Between the Affordable Healthcare Act (ACA), changes in Medicare and congressional budget talks, the amount of information that will impact seniors can be daunting.
Let’s take a look at some of the key changes for 2013:
The ACA included a number of additions to Medicare coverage including: annual wellness exams (with preventative screenings), discounts for brand name prescriptions (52%) and changing the “donut hole” (Part D drug provision) to provide additional help or discounts for beneficiaries who exhaust their benefit.

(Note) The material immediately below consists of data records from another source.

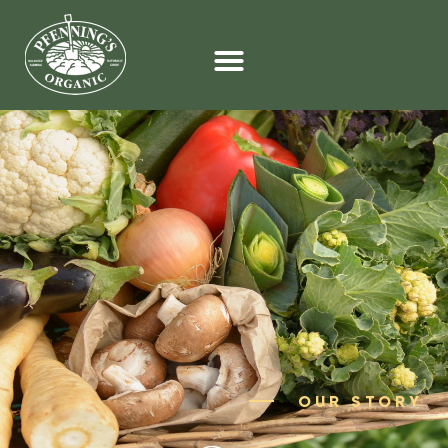
OUR STORY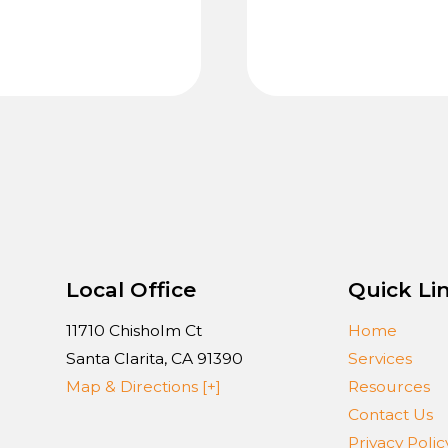
Local Office
Quick Li
11710 Chisholm Ct
Home
Santa Clarita
,
CA
91390
Services
Map & Directions [+]
Resources
Contact Us
Privacy Polic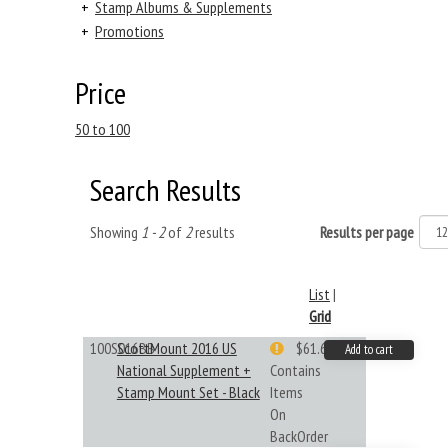
+
Stamp Albums & Supplements
+
Promotions
Price
50 to 100
Search Results
Showing
1 - 2
of
2
results
Results per page
List
|
Grid
100S016BB
ScottMount 2016 US
$61.62
Add to cart
National Supplement +
Contains
Stamp Mount Set - Black
Items
On
BackOrder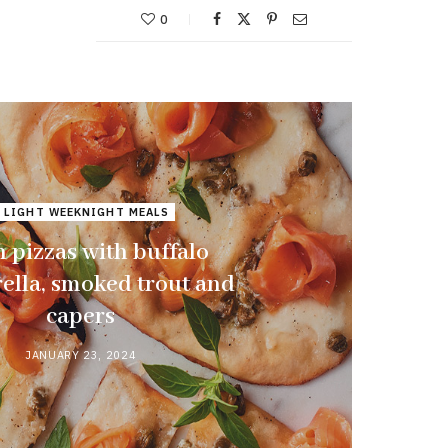
0
 LIGHT WEEKNIGHT MEALS
 pizzas with buffalo
ella, smoked trout and
capers
JANUARY 23, 2024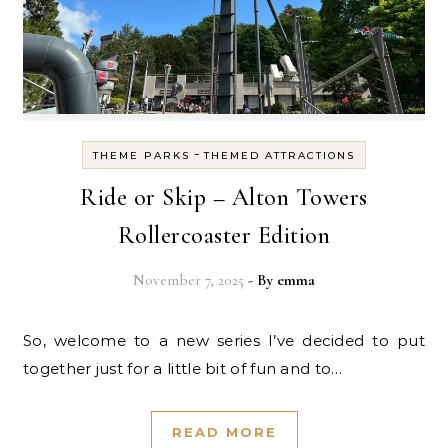
-
THEME PARKS
THEMED ATTRACTIONS
Ride or Skip – Alton Towers
Rollercoaster Edition
November 7, 2025
- By
emma
So, welcome to a new series I’ve decided to put
together just for a little bit of fun and to…
READ MORE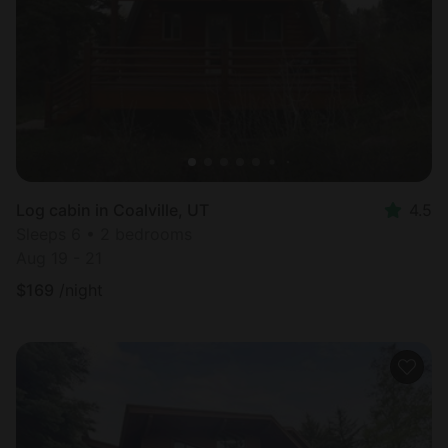
Most
popular
Log cabin in Coalville, UT
4.5
Sleeps 6 • 2 bedrooms
Aug 19 - 21
$
169
/night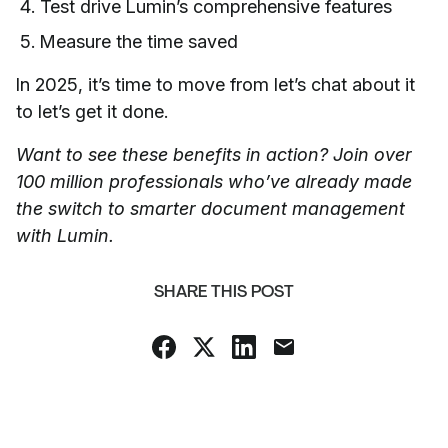
Test drive Lumin’s comprehensive features
Measure the time saved
In 2025, it’s time to move from let’s chat about it
to let’s get it done.
Want to see these benefits in action? Join over
100 million professionals who’ve already made
the switch to smarter document management
with Lumin.
SHARE THIS POST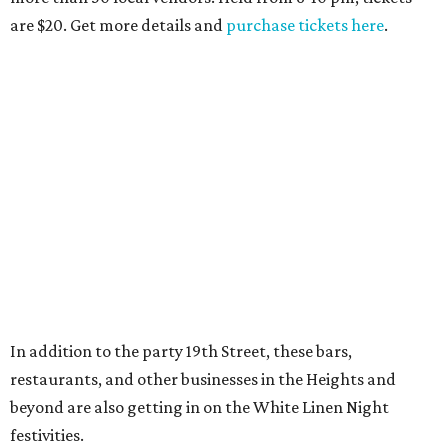
are $20. Get more details and
purchase tickets here
.
In addition to the party 19th Street, these bars,
restaurants, and other businesses in the Heights and
beyond are also getting in on the White Linen Night
festivities.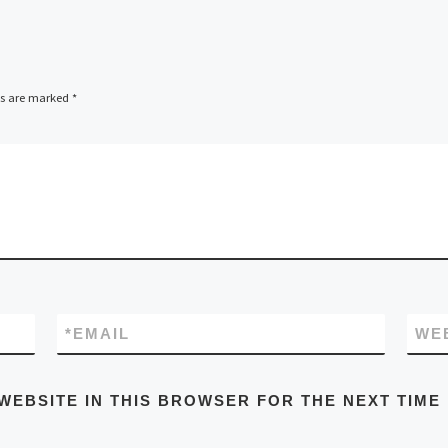
ds are marked
*
*
EMAIL
WE
WEBSITE IN THIS BROWSER FOR THE NEXT TIME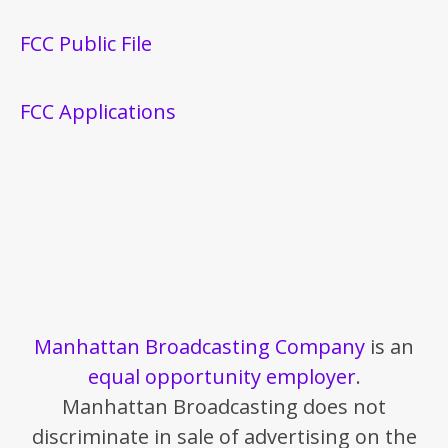
FCC Public File
FCC Applications
Manhattan Broadcasting Company
is an
equal opportunity employer
.
Manhattan Broadcasting does not
discriminate in sale of advertising on the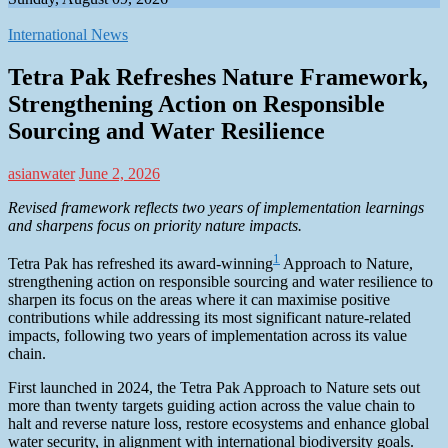
International News
Tetra Pak Refreshes Nature Framework,
Strengthening Action on Responsible
Sourcing and Water Resilience
asianwater
June 2, 2026
Revised framework reflects two years of implementation learnings
and sharpens focus on priority nature impacts.
1
Tetra Pak has refreshed its award-winning
Approach to Nature,
strengthening action on responsible sourcing and water resilience to
sharpen its focus on the areas where it can maximise positive
contributions while addressing its most significant nature-related
impacts, following two years of implementation across its value
chain.
First launched in 2024, the Tetra Pak Approach to Nature sets out
more than twenty targets guiding action across the value chain to
halt and reverse nature loss, restore ecosystems and enhance global
water security, in alignment with international biodiversity goals.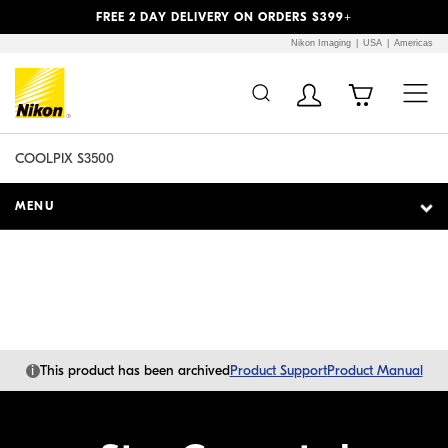
Previous
Next
FREE 2 DAY DELIVERY ON ORDERS $399+
Nikon Imaging
USA
Americas
Additional Site
Skip to Main Content
Navigation
COOLPIX S3500
MENU
i
This product has been archived
Product Support
Product Manual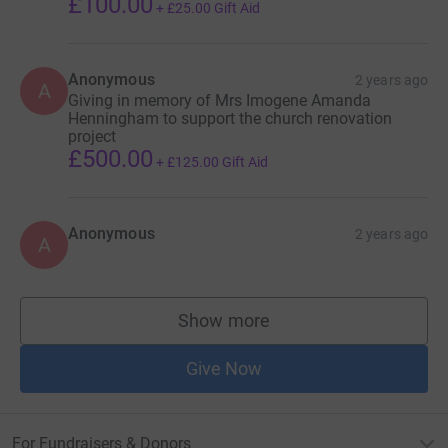
£100.00
+
£25.00
Gift Aid
Anonymous
2 years ago
A
Giving in memory of Mrs Imogene Amanda
Henningham to support the church renovation
project
£500.00
+
£125.00
Gift Aid
Anonymous
2 years ago
A
Show more
supporters
Give Now
For Fundraisers & Donors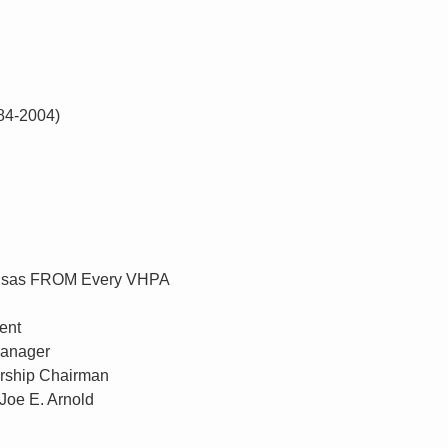
984-2004)
 Kansas FROM Every VHPA
ent
Manager
ship Chairman
Joe E. Arnold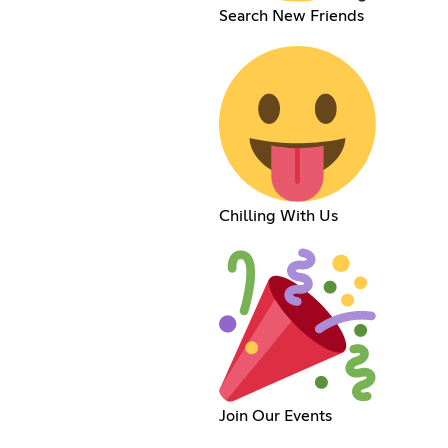
Search New Friends
Chilling With Us
Join Our Events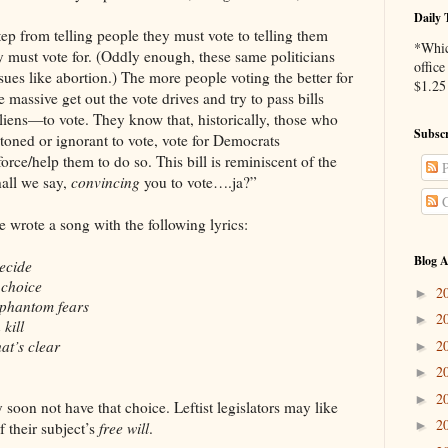
Daily 
 step from telling people they must vote to telling them
*Whic
 must vote for. (Oddly enough, these same politicians
office
sues like abortion.) The more people voting the better for
$1.25 
 massive get out the vote drives and try to pass bills
liens—to vote. They know that, historically, those who
Subscr
 stoned or ignorant to vote, vote for Democrats
ce/help them to do so. This bill is reminiscent of the
P
all we say,
convincing
you to vote….ja?”
C
wrote a song with the following lyrics:
Blog A
decide
 choice
2
►
phantom fears
2
►
kill
2
hat’s clear
►
2
►
2
►
 soon not have that choice. Leftist legislators may like
2
►
f their subject’s
free will
.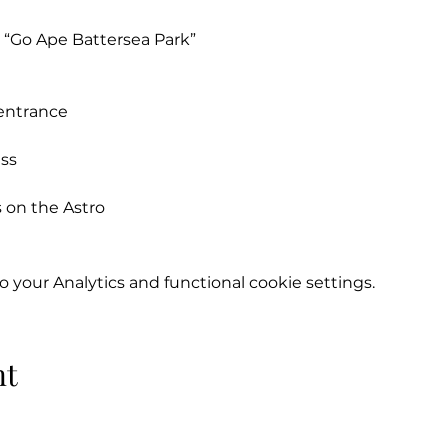
o “Go Ape Battersea Park”
 entrance
ess
 on the Astro
moulds or studs)
your Analytics and functional cookie settings.
half a season to:
nt
 Baxter
879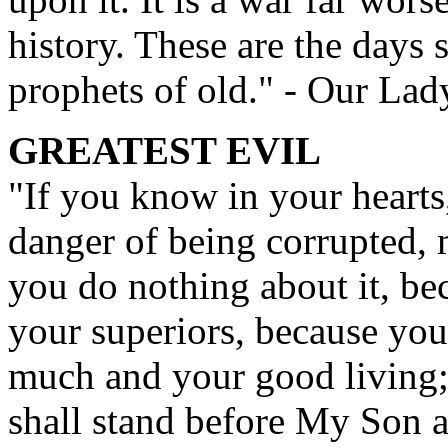
history. These are the days 
prophets of old." - Our Lad
GREATEST EVIL
"If you know in your hearts,
danger of being corrupted, 
you do nothing about it, be
your superiors, because you 
much and your good living; 
shall stand before My Son 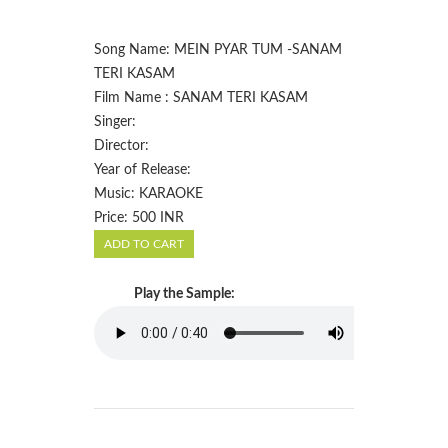
Song Name: MEIN PYAR TUM -SANAM
TERI KASAM
Film Name : SANAM TERI KASAM
Singer:
Director:
Year of Release:
Music: KARAOKE
Price: 500 INR
Play the Sample: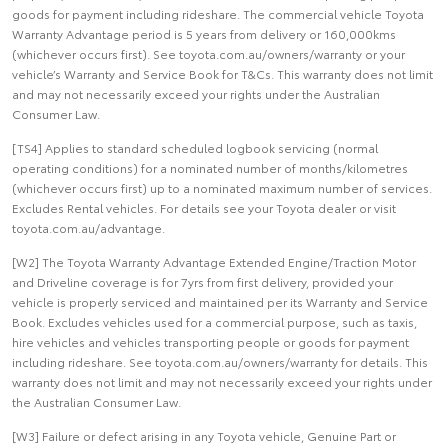
goods for payment including rideshare. The commercial vehicle Toyota
Warranty Advantage period is 5 years from delivery or 160,000kms
(whichever occurs first). See toyota.com.au/owners/warranty or your
vehicle’s Warranty and Service Book for T&Cs. This warranty does not limit
and may not necessarily exceed your rights under the Australian
Consumer Law.
[TS4] Applies to standard scheduled logbook servicing (normal
operating conditions) for a nominated number of months/kilometres
(whichever occurs first) up to a nominated maximum number of services.
Excludes Rental vehicles. For details see your Toyota dealer or visit
toyota.com.au/advantage.
[W2] The Toyota Warranty Advantage Extended Engine/Traction Motor
and Driveline coverage is for 7yrs from first delivery, provided your
vehicle is properly serviced and maintained per its Warranty and Service
Book. Excludes vehicles used for a commercial purpose, such as taxis,
hire vehicles and vehicles transporting people or goods for payment
including rideshare. See toyota.com.au/owners/warranty for details. This
warranty does not limit and may not necessarily exceed your rights under
the Australian Consumer Law.
[W3] Failure or defect arising in any Toyota vehicle, Genuine Part or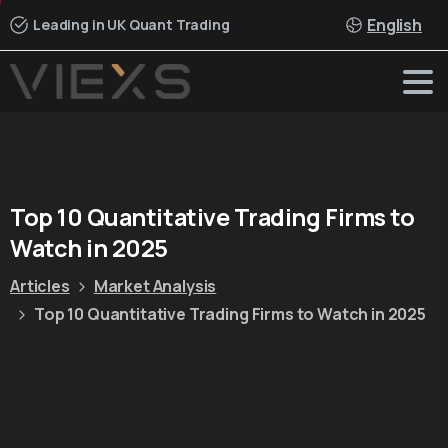
English
Leading in UK Quant Trading
Top
10
Quantitative
Trading
Firms
to
Watch
in
2025
Articles
Market Analysis
Top 10 Quantitative Trading Firms to Watch in 2025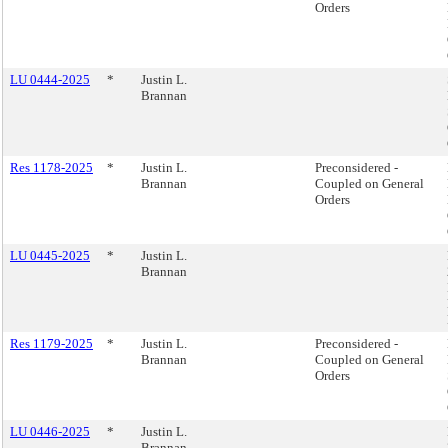
Orders
LU 0444-2025
*
Justin L.
Brannan
Res 1178-2025
*
Justin L.
Preconsidered -
Brannan
Coupled on General
Orders
LU 0445-2025
*
Justin L.
Brannan
Res 1179-2025
*
Justin L.
Preconsidered -
Brannan
Coupled on General
Orders
LU 0446-2025
*
Justin L.
Brannan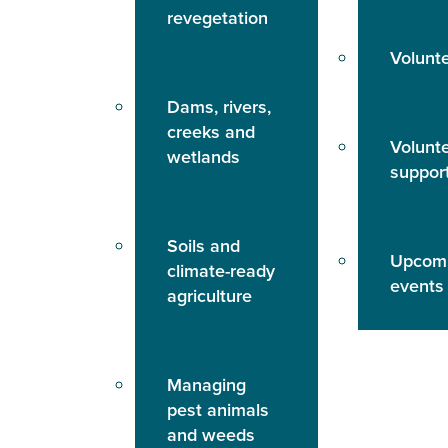
revegetation
Volunt
Dams, rivers,
creeks and
Volunt
wetlands
suppor
Soils and
Upcom
climate-ready
events
agriculture
Managing
pest animals
and weeds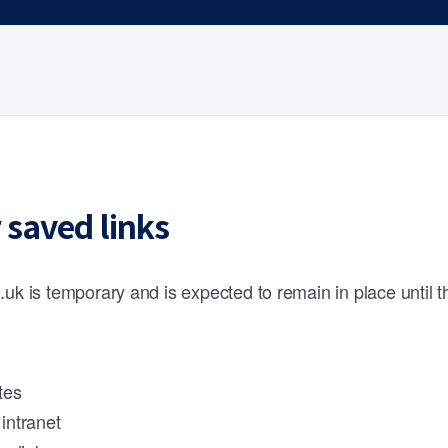
 saved links
.uk is temporary and is expected to remain in place until 
tes
intranet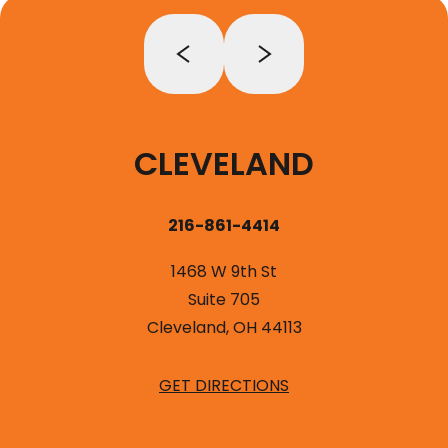
CLEVELAND
216-861-4414
1468 W 9th St
Suite 705
Cleveland, OH 44113
GET DIRECTIONS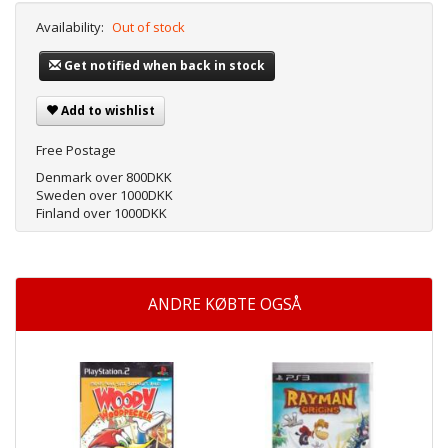
Availability:
Out of stock
Get notified when back in stock
Add to wishlist
Free Postage
Denmark over 800DKK
Sweden over 1000DKK
Finland over 1000DKK
ANDRE KØBTE OGSÅ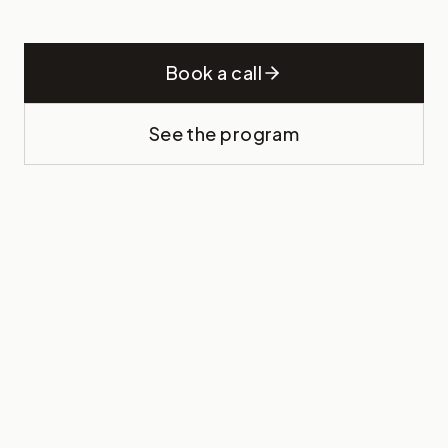
Book a call
See the program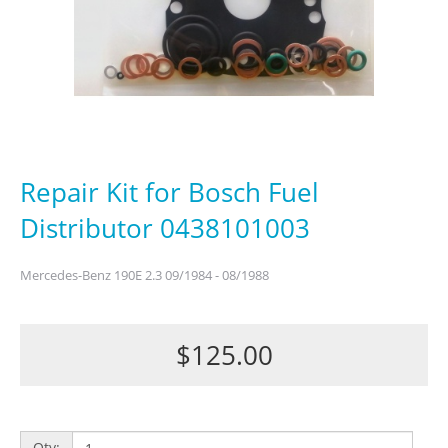
Repair Kit for Bosch Fuel
Distributor 0438101003
Mercedes-Benz 190E 2.3 09/1984 - 08/1988
$125.00
Qty: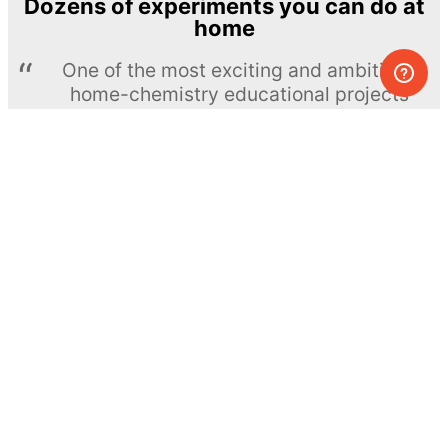
Dozens of experiments you can do at
home
One of the most exciting and ambitious
home-chemistry educational projects
The Royal Society of Chemistry
Learn more →
SUBSCRIBE
© MEL Science 2015–2026
Support
Help center
Ask a question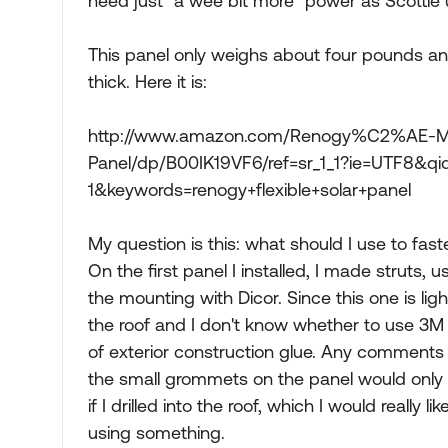
need just "a wee bit more" power as Scottie 
This panel only weighs about four pounds and
thick. Here it is:
http://www.amazon.com/Renogy%C2%AE-Mon
Panel/dp/B00IK19VF6/ref=sr_1_1?ie=UTF8&q
1&keywords=renogy+flexible+solar+panel
My question is this: what should I use to fast
On the first panel I installed, I made struts, 
the mounting with Dicor. Since this one is ligh
the roof and I don't know whether to use 3M
of exterior construction glue. Any comments
the small grommets on the panel would only 
if I drilled into the roof, which I would really li
using something.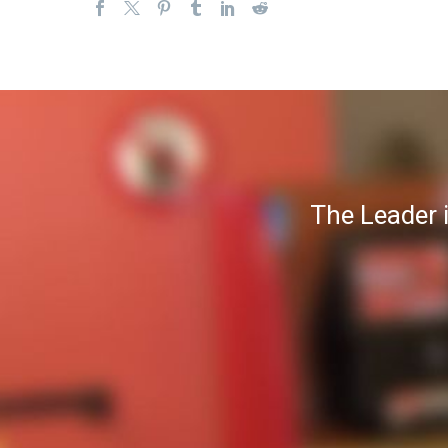
The Leader 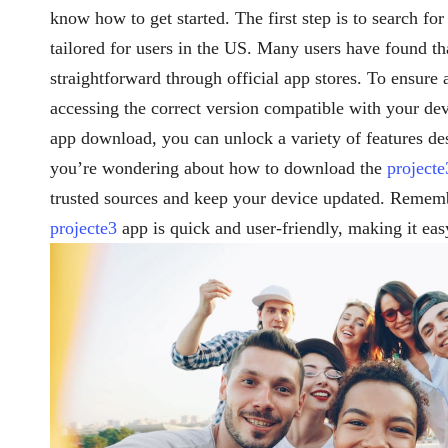
know how to get started. The first step is to search for
tailored for users in the US. Many users have found t
straightforward through official app stores. To ensure
accessing the correct version compatible with your d
app download, you can unlock a variety of features de
you’re wondering about how to download the
projecte
trusted sources and keep your device updated. Rememb
projecte3
app is quick and user-friendly, making it eas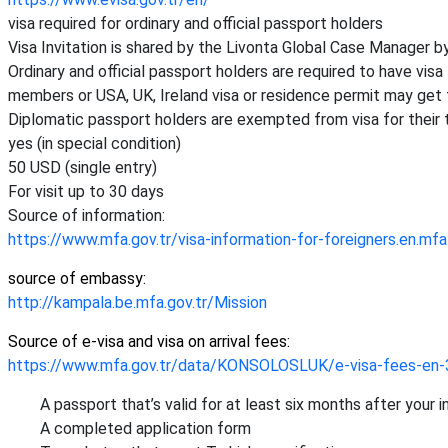
visa required for ordinary and official passport holders
Visa Invitation is shared by the Livonta Global Case Manager by
Ordinary and official passport holders are required to have vis
members or USA, UK, Ireland visa or residence permit may get t
Diplomatic passport holders are exempted from visa for their 
yes (in special condition)
50 USD (single entry)
For visit up to 30 days
Source of information:
https://www.mfa.gov.tr/visa-information-for-foreigners.en.mfa
source of embassy:
http://kampala.be.mfa.gov.tr/Mission
Source of e-visa and visa on arrival fees:
https://www.mfa.gov.tr/data/KONSOLOSLUK/e-visa-fees-en-
A passport that’s valid for at least six months after your 
A completed application form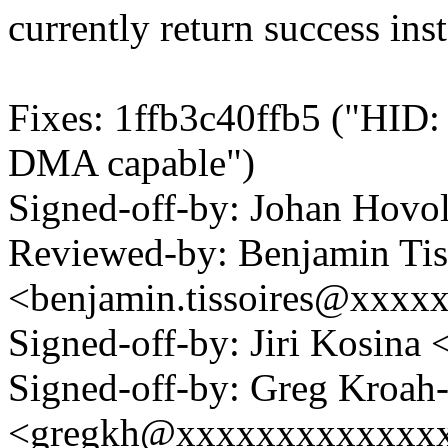
currently return success ins
Fixes: 1ffb3c40ffb5 ("HID: 
DMA capable")
Signed-off-by: Johan Hov
Reviewed-by: Benjamin Tis
<benjamin.tissoires@xxxx
Signed-off-by: Jiri Kosin
Signed-off-by: Greg Kroah
<gregkh@xxxxxxxxxxxxx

Most notable for 2013 is Medicare’s new policy for Transitional Care Management services. Medicare will pay a patient’s physician or practitioner to coordinate their care, 30 days following a hospital or skilled nursing stay. Compensation to Medicare providers will be more directly tied to patient outcomes, which can include a reduced reimbursement for your doctor and hospital if you return to the hospital within 30 days for the same issue.
To further help consumers make better choices, health care providers are required to disclose in writing if they financially benefit from a referral or product they recommend to patients. This includes all healthcare entities including physicians, hospitals, pharmacies, distributors and manufacturers of devices and medical supplies.
In addition to changes in delivery and payment of healthcare services, taxation and deductions will also be affected. For some high earners, there will be increased taxes and decreased deductions. The threshold for deductions of unreimbursed medical expenses has increased to 10% of adjusted gross income (up from 7.5%). Your tax professional can answer questions about how these increases could affect you.
For additional Medicare information visit the following websites: The National Council on Aging: www.ncoa.org and Medicare: www.medicare.gov.
Health care reform is a complex process, which will “roll out” over the next several years so changes for 2013 are relatively modest. We can expect more dramatic changes in 2014 and beyond.